Aumento della detenzione che potrebbe capitare anche a me, per esempio, se partecipassi ad un blocco stradale durante una manifestazione di protesta. Infatti l’articolo 14 del decreto sicurezza, già ribattezzato norma “anti-Ghandi, prevede la trasformazione dei blocchi stradali o ferroviari da illecito amministrativo a penale. Dunque chi si rende responsabile di un ostacolo alla circolazione incorre in un reato per cui è prevista la reclusione fino a un mese o la multa fino a 300 euro, indipendentemente dalle ragioni e dalle modalità della protesta.
Questo articolo di legge non ci rende più sicuri, anzi, mirando a neutralizzare le manifestazioni di carattere politico, attraverso l’aggravante associativa, ovvero l’aumento della pena della reclusione da sei mesi a due anni se il fatto è commesso da più persone riunite, non fa altro che esacerbare gli animi di chi rivendica il diritto sancito dall’art.17 della Costituzione.
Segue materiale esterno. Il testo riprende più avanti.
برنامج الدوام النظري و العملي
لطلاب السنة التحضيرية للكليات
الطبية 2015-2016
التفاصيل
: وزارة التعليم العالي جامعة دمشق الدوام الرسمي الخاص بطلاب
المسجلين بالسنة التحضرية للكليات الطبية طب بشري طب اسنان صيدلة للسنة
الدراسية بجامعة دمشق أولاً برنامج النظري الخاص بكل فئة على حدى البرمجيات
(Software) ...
Evidentemente questo Governo, che non era così sicuro nemmeno della propria capacità di approvazione di una simile malvagità legislativa, tanto da dover ricorrere alla richiesta della fiducia, è molto più insicuro di quanto va predicando, dato che teme le borseggiatrici incinte o il commercio delle infiorescenze di canapa, anche di quella con cui si fa la tela!
I problemi indubbi di borseggio, di commercio illegale di sostanze stupefacenti, di occupazione abusiva di immobili, di aggressioni alle forze dell’ordine o sanitarie, di manifestanti violenti non saranno affatto risolti dall’introduzione delle fattispecie di reato penale. Basta vedere cosa accade con i rei di femminicidio: non ce n’è uno che non sia arrestato e detenuto eppure questi reati non solo non diminuiscono ma spesso vengono addirittura reiterati quando il femminicida esce.
Ora nonostante tutto l’Impegno di chi, come me, si spende quotidianamente in un trattamento rieducativo in carcere, i dati ci dicono che in Italia c’è il 70% di recidiva, ovvero di persone che rientrano in carcere per nuovi reati.
Ergo la sicurezza non si raggiunge codificando nuovi reati penali o aumentando i termini di pena, ma solo costruendo una società dove non si identifichi per forza il nemico. Non si deve soffiare sulla paura ma lavorare per l’inclusione. Credo che se invece della ruspa al campo nomadi fossero arrivate delle proposte abitative e lavorative il classico lavoro di ladre o mendicanti non caratterizzerebbe le donne sinti o rom. Se i migranti fossero accolti per quello che sono, una risorsa lavorativa e demografica da integrare nella nostra società fornendo loro diritti non avremo le carceri e i Cpr intasati da clandestini. Se l’accesso all’abitazione fosse garantito a norma dell’art. 47 (favorisce l’accesso del risparmio alla proprietà dell’abitazione) non ci sarebbe bisogno di occupare così come le aggressioni ai sanitari si sono moltiplicate da quando la sanità privata sta soppiantando la sanità pubblica e l’accesso alle cure sta diventando un privilegio invece che un diritto a norma dell’art.32. I femminicidi non si evitano rinchiudendo per più anni l’assassino ma lavorando per prevenire l’assassinio e non è certo la politica dell’autoritarismo sia politico che militare che ci porterà maggiore sicurezza.